[The request]: Duplicate the rows from the line with "Page size: 1500x1125." to the line with "picture [0, 952, 543, 1125]", including both of those lines, and nothing else.
Start of Excerpted data
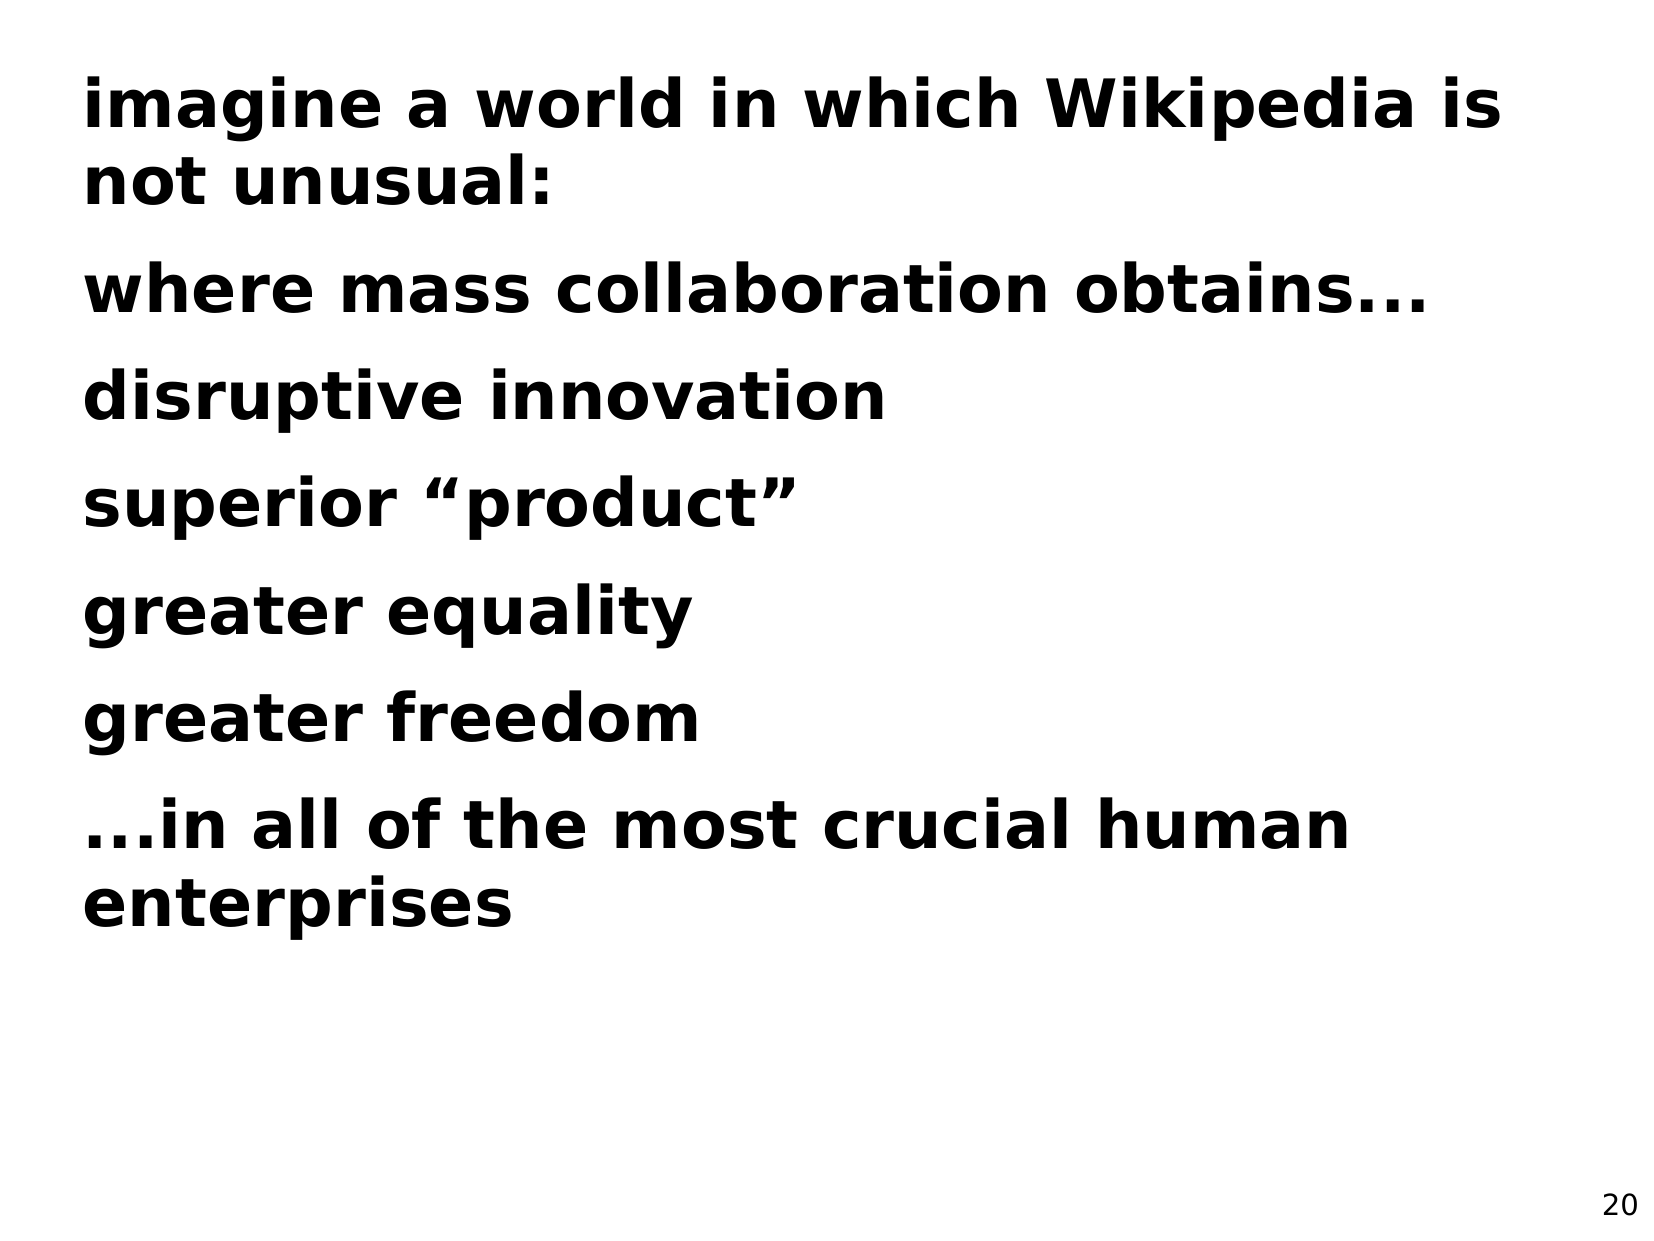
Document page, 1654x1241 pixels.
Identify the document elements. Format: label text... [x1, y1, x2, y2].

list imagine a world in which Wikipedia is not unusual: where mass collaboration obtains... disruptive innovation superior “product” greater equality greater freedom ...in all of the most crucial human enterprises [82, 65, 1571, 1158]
End of Excerpted data
Start of Excerpted data
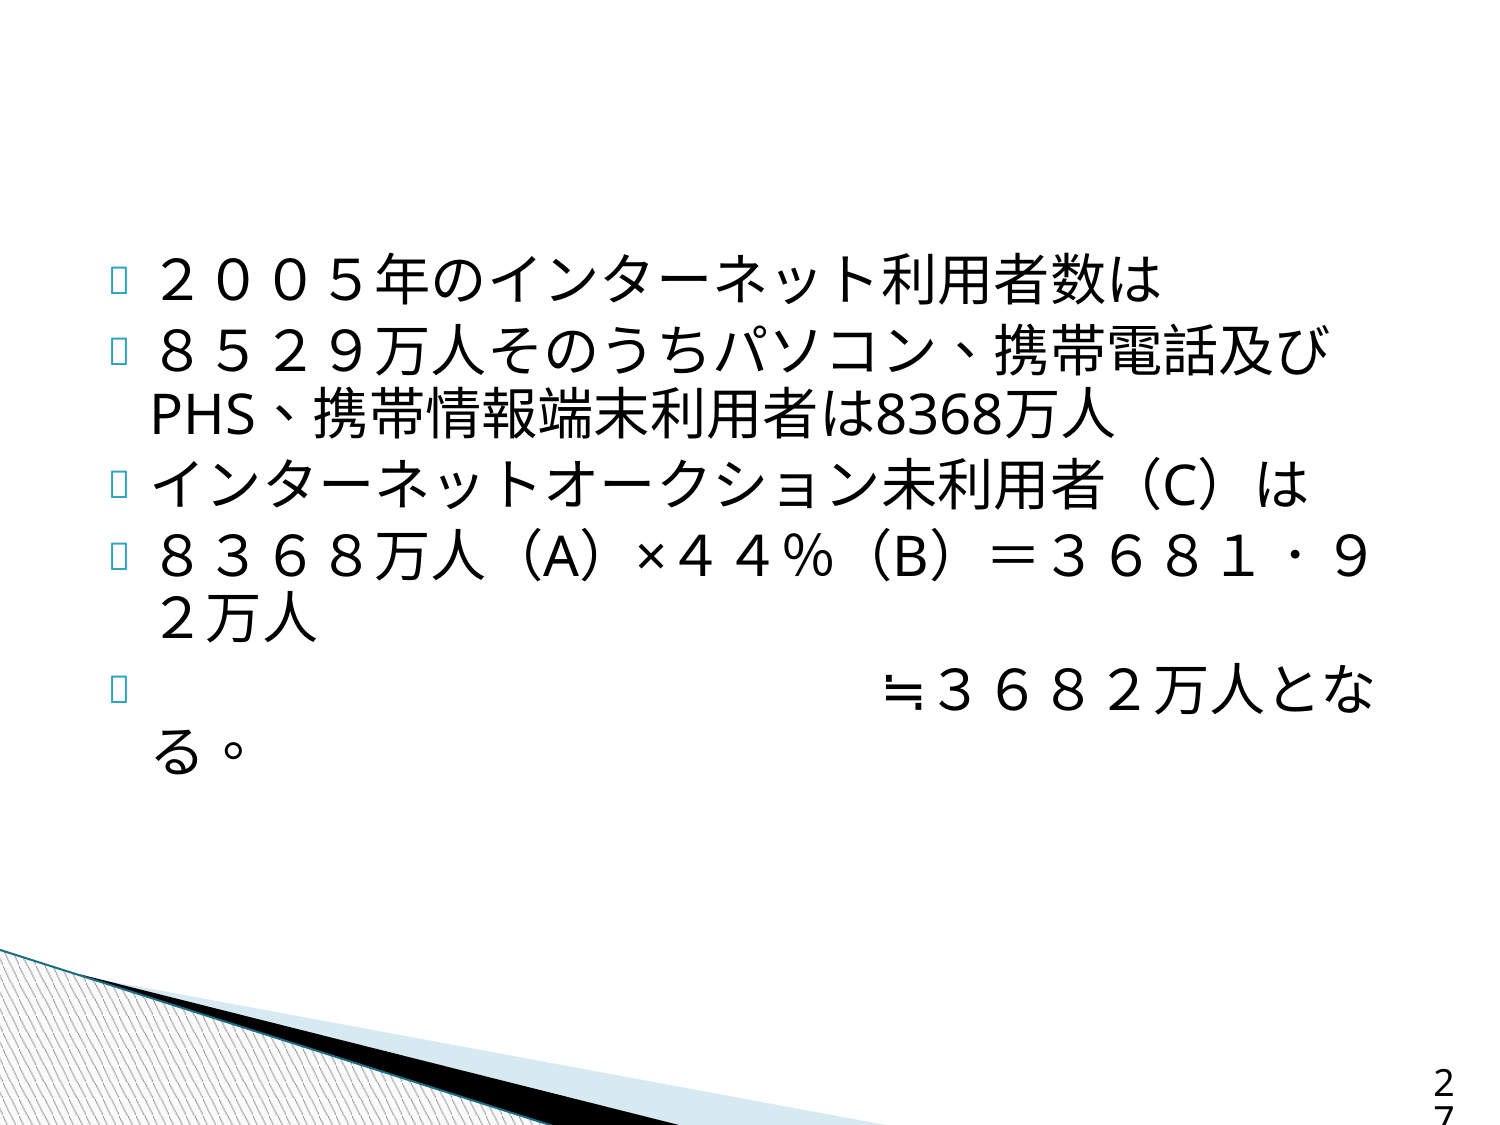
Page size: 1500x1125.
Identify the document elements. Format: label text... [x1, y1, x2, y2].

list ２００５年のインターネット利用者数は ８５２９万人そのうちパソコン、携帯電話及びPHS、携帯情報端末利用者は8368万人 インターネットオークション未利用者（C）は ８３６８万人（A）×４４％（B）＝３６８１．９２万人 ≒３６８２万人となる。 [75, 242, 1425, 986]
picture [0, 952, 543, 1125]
End of Excerpted data
[Written answer]:
Page size: 1500x1125.
Identify the document elements. Format: label text... [x1, y1, x2, y2].

list ２００５年のインターネット利用者数は ８５２９万人そのうちパソコン、携帯電話及びPHS、携帯情報端末利用者は8368万人 インターネットオークション未利用者（C）は ８３６８万人（A）×４４％（B）＝３６８１．９２万人 ≒３６８２万人となる。 [75, 242, 1425, 986]
picture [0, 952, 543, 1125]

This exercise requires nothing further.